We will now put to use all we have learned on language processing to find out the content of the tweets of democratic and republican members. 

_Exercise_ 5: TF-IDF of the republican and democratic tweets.
> We will create two documents, one containing the words extracted from tweets of republican members, and the other for Democratic members. We will then use TF-IDF to compare the content of these two documents and create a word-cloud. The procedure you should use is exactly the same you used in exercise 2 of week 7. The main steps are summarized below: 
> * Create two large documents, one for the democratic and one for the republican party. Tokenize the pages, and combine the tokens into one long list including all the pages of the members of the same party. 
>   * Exclude all twitter handles.
>   * Exclude punctuation.
>   * Exclude stop words (if you don't know what stop words are, go back and read NLPP1e again).
>   * Exclude numbers (since they're difficult to interpret in the word cloud).
>   * Set everything to lower case.
>   * Compute the TF-IDF for each document.
> * Now, create word-cloud for each party. Are these topics less "boring" than the wikipedia topics? Why?  Comment on the results.

# Part 3 - Sentiment analysis

Sentiment analysis is another highly useful technique which we'll use to make sense of the Twitter data. Experience shows that it might well be very useful when you get to the project stage of the class.



> **Video Lecture**: Uncle Sune talks about sentiment and his own youthful adventures.



In [1]:
from IPython.display import YouTubeVideo

YouTubeVideo("JuYcaYYlfrI",width=800, height=450)

> Reading: [Temporal Patterns of Happiness and Information in a Global Social Network: Hedonometrics and Twitter](http://journals.plos.org/plosone/article?id=10.1371/journal.pone.0026752) 

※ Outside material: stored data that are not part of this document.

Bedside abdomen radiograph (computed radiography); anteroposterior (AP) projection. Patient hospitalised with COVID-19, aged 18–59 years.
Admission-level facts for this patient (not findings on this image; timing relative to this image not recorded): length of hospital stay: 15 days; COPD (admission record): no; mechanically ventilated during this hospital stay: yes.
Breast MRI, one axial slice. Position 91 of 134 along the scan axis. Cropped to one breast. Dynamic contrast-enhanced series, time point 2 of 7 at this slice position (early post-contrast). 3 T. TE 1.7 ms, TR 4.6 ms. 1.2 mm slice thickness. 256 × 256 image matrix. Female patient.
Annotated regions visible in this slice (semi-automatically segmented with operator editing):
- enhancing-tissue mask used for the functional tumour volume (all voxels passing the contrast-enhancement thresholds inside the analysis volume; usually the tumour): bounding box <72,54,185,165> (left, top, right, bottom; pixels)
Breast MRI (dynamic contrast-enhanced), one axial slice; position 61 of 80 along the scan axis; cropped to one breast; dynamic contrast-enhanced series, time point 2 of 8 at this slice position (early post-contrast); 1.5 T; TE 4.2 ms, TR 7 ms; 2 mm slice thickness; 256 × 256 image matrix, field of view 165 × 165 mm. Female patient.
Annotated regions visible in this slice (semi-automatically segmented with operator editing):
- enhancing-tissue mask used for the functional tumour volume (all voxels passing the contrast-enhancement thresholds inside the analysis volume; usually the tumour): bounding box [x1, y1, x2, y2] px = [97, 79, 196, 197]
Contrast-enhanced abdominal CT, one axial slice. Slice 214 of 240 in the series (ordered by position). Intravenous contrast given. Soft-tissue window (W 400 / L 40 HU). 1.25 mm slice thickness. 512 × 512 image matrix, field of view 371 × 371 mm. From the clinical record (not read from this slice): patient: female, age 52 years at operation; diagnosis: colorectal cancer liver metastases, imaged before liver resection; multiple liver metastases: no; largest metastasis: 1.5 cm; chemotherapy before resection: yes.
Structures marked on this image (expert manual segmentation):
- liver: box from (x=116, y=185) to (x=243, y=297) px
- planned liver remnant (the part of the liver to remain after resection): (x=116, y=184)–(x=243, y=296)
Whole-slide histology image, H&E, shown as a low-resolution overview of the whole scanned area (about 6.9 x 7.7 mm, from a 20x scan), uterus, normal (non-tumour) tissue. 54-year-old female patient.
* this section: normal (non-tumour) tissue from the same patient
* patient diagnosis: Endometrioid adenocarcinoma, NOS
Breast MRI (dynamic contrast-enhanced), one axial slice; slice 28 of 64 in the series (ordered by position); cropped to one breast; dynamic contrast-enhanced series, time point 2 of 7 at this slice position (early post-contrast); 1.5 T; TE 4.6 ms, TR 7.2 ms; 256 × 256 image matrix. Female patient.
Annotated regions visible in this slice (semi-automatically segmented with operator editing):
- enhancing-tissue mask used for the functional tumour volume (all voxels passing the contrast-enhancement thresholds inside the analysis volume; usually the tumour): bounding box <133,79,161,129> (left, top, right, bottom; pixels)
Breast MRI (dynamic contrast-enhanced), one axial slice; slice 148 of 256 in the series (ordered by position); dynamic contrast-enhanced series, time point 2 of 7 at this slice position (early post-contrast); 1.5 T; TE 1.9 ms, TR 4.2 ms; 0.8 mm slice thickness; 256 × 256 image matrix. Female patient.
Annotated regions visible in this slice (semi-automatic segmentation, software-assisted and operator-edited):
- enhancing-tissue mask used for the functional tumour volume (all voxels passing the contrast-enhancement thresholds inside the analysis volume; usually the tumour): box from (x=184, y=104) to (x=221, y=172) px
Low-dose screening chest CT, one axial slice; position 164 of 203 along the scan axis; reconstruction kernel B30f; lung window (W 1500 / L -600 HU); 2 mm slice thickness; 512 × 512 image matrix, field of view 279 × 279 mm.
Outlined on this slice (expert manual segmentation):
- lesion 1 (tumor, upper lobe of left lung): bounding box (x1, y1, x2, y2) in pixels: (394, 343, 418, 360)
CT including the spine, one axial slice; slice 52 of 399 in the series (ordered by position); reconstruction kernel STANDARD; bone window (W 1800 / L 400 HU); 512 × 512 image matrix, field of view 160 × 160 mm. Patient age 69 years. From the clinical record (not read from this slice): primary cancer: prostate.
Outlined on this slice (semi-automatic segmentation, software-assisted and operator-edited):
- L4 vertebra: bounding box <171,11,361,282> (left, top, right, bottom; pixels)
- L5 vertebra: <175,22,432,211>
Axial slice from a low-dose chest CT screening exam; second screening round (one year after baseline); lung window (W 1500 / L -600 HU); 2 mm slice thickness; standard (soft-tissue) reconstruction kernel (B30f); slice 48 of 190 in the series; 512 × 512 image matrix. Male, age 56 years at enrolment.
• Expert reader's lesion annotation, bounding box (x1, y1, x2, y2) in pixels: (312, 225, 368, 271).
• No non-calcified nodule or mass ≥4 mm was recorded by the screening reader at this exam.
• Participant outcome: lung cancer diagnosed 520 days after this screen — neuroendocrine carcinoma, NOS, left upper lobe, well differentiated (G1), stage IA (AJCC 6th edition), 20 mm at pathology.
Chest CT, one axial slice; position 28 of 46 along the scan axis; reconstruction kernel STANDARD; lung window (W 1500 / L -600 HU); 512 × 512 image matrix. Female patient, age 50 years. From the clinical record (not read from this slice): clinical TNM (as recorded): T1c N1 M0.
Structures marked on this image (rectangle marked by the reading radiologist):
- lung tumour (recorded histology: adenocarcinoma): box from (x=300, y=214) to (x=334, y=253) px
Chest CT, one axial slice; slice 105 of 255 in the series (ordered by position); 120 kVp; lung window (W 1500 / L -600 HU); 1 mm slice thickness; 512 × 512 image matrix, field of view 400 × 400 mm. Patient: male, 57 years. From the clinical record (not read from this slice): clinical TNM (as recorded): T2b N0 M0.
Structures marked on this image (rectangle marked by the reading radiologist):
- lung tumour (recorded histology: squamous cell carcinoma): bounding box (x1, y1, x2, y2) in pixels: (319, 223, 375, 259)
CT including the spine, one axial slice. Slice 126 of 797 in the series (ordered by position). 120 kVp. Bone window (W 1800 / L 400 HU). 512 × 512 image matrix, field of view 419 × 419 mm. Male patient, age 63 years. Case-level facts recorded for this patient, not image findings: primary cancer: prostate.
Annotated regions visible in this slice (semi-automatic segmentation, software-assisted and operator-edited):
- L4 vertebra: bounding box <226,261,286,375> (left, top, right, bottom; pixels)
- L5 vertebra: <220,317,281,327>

> _Exercise_ 6: Sentiment over the Twitter data.
> 
> * Download the LabMT wordlist. It's available as supplementary material from [Temporal Patterns of Happiness and Information in a Global Social Network: Hedonometrics and Twitter](http://journals.plos.org/plosone/article?id=10.1371/journal.pone.0026752) (Data Set S1). Describe briefly how the list was generated.
> * Based on the LabMT word list, write a function that calculates sentiment given a list of tokens (the tokens should be lower case, etc).
> * Create two lists: one including the tokenized tweets written by democratic members, and the other including the tokenized tweets written by republican members. Calculate the sentiment of each tweet and plot the distribution of tweet sentiment for each of the two lists. Are there significant differences between the two? Which party post more positive tweets?
> * Compute the average _m_ and standard deviation $\sigma$  of the tweets sentiment (considering tweets by both republican and democrats). 
> * Now consider only tweets with sentiment lower than m-2$\sigma$. We will refer to them as _negative_ tweets.  Build a list containing the _negative_ tweets written by democrats, and one for republicans. Compute the TF-IDF for these two lists (use the same pre-processing steps in Exercise 5). Create a word-cloud for each of them. Are there differences between the positive contents posted by republicans and democrats?
> * Repeat the point above, but considering _positive_ tweets instead (e.g. with sentiment larger than m+2$\sigma$). Comment on your results.